Supreme Court Hands Ted Cruz A Massive Legal Victory

( In a 6-3 decision, the Supreme Court this week invalidated a provision of federal campaign finance law that limits the amount of money a candidate can be repaid for personal loans made to his campaign

In Federal Election Commission v. Cruz, Texas Senator Ted Cruz challenged Section 304 of the Bipartisan Campaign Reform Act of 2002 (AKA the McCain/Feingold Act) and the Federal Elections Commission’s (FEC) implementation of the statute which limits the dollar amount from campaign donations a candidate can use to pay back loans to $250,000.

During his 2018 reelection campaign for the Senate, Cruz had loaned his campaign committee $260,000 or $10,000 more than Section 304 permits him to be repaid using post-election donations. In short, Cruz loaned $260,000, but could only recoup $250,000, leaving him with a $10,000 loss.

The FEC argued that the $10,000 loss is “fairly traceable” only to the FEC regulation and not to the enabling statute, therefore Cruz and his campaign lacked Article III standing to challenge Section 304. The commission claimed that Cruz’s situation was “self-inflicted” because he chose to exceed the $250,000 cap.

But the Supreme Court rejected the FEC’s argument.

In his majority opinion, Chief Justice Roberts wrote that the Court has “never recognized a rule of this kind under Article III.” Instead, the Court makes it clear “that an injury resulting from the application or threatened application of an unlawful enactment remains fairly traceable to such application, even if the injury could be described in some sense as willingly incurred.”

Roberts wrote that the FEC failed to show that Section 304 “furthers a permissible anticorruption goal rather than the impermissible” goal of “simply limiting the amount of money in politics.”

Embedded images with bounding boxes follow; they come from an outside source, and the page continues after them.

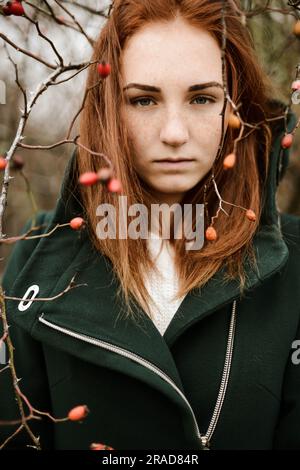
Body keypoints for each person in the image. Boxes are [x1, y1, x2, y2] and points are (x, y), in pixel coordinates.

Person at [1, 0, 300, 451]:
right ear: (108, 109)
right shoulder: (42, 258)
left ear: (237, 106)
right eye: (144, 99)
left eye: (202, 98)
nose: (174, 132)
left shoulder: (293, 264)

Roberts wrote that while such proposals may have good intentions, the First Amendment “prohibits such attempts to tamper with the ‘right of citizens to choose who shall govern them.’”

The Court clarified that Section 304 “abridges First Amendment rights” and “burdens political speech.” The Court also protected a plaintiff’s ability to challenge unlawful actions by the federal government.

In the dissent, written by Justice Elena Kagan, the three opposing Justices (Kagan, Breyer, and Sotomayor) argued that allowing candidates to use post-election donations to pay back loans to campaigns heightens the “risk of corruption” opening the door for candidates to offer an “I’ll make you richer and you’ll make me richer” arrangement with donors.